Die Temperaturen werden wärmer, die Tage länger und die diesjährige Freibadsaison steht vor der Tür. Neben bereits bekannten Problemen in Frei- und Schwimmbädern wie sexueller Belästigung oder Migrantengewalt stellen auch islamistische Bestrebungen ein immer größeres Problem in der Freibaddebatte dar. Die verharmlost der gebührenfinanzierte SWR nun als „religiöse Gründe“.
Es ist über acht Jahre her, dass ein muslimisches Ehepaar aus der Schweiz vor Gericht zog, nachdem ihnen Bußgelder auferlegt worden waren, weil sie ihre Tochter nicht am geschlechterübergreifenden Schwimmunterricht teilnehmen ließen – und den Rechtsstreit verloren. Der Europäische Gerichtshof für Menschenrechte urteilte am 10. Januar 2017, dass die Schulpflicht und das Ziel der Integration der Kinder gegenüber den religiösen Überzeugungen der Eltern Vorrang haben.

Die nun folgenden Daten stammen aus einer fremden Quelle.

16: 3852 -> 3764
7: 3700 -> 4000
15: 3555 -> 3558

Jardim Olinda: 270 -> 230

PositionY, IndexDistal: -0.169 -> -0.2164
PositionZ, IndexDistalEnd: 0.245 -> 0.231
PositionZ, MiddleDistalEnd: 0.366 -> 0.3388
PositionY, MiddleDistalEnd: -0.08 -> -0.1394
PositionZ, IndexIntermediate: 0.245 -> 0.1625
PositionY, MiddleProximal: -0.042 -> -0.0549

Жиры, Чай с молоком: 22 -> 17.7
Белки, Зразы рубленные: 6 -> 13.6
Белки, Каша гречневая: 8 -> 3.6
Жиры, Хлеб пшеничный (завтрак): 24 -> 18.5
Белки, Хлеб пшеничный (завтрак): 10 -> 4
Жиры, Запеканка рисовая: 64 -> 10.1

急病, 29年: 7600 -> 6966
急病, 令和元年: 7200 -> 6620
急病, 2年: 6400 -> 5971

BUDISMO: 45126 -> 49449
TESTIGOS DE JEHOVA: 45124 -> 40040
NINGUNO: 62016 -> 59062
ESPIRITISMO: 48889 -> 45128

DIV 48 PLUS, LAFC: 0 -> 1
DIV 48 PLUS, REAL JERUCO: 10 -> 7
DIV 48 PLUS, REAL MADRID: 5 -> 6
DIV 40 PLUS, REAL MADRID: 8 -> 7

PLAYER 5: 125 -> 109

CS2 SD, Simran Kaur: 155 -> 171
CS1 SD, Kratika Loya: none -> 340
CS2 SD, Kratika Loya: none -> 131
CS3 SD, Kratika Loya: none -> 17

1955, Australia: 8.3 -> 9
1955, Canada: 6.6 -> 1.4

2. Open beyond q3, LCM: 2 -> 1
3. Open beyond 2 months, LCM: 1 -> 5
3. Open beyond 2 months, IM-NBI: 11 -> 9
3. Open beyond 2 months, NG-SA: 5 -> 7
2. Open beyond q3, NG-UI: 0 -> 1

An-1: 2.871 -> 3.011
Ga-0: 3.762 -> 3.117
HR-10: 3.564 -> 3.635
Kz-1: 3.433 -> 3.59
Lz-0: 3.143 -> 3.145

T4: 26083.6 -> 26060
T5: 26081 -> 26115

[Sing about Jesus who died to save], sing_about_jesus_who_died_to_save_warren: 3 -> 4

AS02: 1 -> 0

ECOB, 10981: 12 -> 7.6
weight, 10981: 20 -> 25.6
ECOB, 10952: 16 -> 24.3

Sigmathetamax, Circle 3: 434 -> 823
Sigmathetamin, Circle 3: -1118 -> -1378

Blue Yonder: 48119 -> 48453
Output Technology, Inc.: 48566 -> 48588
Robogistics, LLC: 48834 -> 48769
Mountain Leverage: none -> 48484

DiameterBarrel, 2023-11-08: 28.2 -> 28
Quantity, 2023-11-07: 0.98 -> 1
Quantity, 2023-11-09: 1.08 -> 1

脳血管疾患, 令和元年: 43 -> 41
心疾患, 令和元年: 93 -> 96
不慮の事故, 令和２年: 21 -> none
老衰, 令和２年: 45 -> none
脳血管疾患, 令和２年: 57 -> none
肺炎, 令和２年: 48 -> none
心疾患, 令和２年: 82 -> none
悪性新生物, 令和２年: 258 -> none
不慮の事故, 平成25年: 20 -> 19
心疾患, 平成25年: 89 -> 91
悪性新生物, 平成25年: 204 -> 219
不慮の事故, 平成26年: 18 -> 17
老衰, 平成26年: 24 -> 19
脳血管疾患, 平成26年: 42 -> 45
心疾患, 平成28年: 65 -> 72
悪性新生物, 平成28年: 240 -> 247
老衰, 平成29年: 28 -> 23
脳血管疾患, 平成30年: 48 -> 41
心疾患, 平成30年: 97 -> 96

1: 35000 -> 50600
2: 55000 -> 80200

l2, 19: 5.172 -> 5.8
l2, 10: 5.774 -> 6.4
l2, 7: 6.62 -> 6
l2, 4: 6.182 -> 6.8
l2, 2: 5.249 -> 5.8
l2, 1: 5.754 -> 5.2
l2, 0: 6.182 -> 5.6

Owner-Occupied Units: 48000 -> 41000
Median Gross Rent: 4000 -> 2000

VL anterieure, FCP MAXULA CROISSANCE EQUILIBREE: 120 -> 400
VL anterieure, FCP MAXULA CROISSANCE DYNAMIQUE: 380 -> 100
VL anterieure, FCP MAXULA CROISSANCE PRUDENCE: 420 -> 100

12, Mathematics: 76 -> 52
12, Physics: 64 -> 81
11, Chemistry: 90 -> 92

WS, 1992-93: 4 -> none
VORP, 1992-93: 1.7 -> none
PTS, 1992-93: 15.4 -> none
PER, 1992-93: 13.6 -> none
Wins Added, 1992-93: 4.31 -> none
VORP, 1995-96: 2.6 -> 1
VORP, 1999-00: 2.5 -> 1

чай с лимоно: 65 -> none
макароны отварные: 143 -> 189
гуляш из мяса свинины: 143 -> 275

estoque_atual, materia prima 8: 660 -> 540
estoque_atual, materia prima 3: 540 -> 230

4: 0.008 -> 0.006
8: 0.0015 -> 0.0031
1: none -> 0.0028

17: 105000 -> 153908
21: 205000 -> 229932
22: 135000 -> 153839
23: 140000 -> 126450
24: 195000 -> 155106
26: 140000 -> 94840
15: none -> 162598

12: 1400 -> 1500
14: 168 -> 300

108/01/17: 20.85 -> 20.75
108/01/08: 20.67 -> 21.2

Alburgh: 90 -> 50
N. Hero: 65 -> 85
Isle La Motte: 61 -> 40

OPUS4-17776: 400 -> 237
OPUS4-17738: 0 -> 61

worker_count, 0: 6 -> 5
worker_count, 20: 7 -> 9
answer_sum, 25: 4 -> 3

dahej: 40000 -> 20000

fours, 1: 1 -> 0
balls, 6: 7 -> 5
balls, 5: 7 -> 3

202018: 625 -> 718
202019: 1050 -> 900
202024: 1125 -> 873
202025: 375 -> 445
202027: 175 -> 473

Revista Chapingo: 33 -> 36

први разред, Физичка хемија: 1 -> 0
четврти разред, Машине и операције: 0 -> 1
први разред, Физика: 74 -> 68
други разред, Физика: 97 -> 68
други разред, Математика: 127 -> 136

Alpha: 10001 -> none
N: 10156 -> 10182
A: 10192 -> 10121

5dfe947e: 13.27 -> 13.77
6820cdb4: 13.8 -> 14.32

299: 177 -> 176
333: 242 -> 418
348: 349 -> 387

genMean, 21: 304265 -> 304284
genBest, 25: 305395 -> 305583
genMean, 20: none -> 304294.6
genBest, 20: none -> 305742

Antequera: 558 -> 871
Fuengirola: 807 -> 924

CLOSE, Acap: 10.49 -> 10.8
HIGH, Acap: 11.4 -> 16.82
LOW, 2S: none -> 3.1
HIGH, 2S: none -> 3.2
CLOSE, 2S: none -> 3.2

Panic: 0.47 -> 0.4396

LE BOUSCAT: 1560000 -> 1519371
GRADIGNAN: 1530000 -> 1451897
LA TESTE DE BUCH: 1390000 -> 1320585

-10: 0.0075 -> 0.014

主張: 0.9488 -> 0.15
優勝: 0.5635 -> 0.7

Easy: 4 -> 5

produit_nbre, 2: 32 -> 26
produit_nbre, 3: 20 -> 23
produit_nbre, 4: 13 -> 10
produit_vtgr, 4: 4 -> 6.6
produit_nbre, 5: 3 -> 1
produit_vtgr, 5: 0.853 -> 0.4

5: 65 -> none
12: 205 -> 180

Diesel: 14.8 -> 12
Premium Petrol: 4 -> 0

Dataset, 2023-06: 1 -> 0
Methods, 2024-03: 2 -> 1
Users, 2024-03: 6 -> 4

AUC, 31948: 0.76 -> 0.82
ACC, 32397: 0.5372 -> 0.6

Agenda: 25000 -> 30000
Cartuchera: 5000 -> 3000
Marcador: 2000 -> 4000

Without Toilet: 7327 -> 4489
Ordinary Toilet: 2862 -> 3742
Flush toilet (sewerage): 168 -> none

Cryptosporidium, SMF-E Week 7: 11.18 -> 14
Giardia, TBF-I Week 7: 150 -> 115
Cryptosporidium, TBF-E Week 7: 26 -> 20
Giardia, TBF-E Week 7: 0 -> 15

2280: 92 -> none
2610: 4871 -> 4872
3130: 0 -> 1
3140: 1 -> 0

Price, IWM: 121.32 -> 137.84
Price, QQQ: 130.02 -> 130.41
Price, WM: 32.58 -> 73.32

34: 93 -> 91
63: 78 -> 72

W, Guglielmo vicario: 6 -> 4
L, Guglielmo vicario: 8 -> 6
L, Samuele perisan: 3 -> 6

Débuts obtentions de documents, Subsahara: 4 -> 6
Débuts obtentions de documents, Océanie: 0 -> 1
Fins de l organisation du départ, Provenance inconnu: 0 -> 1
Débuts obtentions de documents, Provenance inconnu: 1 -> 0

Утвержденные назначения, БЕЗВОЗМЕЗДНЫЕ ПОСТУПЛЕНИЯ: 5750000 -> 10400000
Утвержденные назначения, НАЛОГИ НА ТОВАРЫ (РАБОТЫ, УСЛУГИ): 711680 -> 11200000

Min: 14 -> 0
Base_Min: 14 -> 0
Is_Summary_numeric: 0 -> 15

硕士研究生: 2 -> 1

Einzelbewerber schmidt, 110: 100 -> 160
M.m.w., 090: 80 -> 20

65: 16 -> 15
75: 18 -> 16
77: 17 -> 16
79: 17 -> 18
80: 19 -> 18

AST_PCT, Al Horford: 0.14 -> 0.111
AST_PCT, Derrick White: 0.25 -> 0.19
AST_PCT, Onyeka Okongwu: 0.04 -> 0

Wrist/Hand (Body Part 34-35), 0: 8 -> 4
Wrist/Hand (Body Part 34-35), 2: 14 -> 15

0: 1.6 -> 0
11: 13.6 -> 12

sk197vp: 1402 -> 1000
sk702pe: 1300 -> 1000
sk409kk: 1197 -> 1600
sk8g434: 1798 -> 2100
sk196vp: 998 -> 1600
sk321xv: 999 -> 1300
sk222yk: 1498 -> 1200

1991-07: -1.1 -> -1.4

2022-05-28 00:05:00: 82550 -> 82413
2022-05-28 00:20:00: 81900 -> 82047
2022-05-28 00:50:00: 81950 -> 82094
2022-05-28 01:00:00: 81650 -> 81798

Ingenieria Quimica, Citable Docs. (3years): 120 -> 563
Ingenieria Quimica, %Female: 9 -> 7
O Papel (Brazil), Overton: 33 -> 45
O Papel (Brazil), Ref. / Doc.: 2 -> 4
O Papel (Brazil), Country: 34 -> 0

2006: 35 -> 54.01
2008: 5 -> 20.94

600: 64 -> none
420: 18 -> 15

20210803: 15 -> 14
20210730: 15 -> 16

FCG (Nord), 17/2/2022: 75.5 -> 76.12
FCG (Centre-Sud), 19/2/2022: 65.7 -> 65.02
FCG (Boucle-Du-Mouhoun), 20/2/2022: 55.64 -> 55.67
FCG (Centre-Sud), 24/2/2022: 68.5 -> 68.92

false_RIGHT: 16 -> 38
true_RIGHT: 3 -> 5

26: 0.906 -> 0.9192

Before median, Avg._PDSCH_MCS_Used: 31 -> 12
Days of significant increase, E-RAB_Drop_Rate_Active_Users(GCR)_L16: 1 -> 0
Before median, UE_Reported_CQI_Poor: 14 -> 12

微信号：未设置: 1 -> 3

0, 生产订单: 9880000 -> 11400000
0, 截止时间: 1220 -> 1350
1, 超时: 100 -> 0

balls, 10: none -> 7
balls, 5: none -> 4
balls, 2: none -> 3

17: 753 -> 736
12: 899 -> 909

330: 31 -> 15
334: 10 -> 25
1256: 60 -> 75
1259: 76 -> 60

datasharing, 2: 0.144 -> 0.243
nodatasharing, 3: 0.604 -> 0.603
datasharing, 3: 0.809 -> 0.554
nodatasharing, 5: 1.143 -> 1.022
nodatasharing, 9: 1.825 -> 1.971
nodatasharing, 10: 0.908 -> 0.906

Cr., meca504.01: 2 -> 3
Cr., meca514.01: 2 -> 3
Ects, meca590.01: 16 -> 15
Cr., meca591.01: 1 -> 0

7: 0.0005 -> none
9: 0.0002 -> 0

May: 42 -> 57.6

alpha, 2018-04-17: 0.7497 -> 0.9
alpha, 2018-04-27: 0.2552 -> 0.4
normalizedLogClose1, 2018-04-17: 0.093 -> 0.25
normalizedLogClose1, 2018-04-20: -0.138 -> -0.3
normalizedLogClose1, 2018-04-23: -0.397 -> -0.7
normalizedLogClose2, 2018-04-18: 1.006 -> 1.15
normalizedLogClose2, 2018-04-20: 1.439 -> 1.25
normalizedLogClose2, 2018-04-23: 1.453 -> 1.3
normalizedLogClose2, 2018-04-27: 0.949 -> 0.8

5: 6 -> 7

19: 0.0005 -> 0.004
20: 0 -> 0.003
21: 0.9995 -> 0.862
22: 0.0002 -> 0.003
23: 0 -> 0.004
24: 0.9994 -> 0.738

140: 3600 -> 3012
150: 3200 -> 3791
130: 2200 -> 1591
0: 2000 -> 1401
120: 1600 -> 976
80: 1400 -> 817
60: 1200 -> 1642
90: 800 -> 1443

In Deutschland sorgt das gemeinsame Schwimmen in öffentlichen Bädern auch außerhalb des schulischen Pflichtunterrichts für immer mehr Diskussionen. Immer häufiger fordern muslimische Frauen sogenannte „Safe Spaces“, Schwimmzeiten oder -bereiche, in denen Männer keinen Zutritt haben. Einige Bäder in Deutschland kommen diesen Wünschen inzwischen nach, darunter auch das Hallenbad in Leonberg im Kreis Böblingen.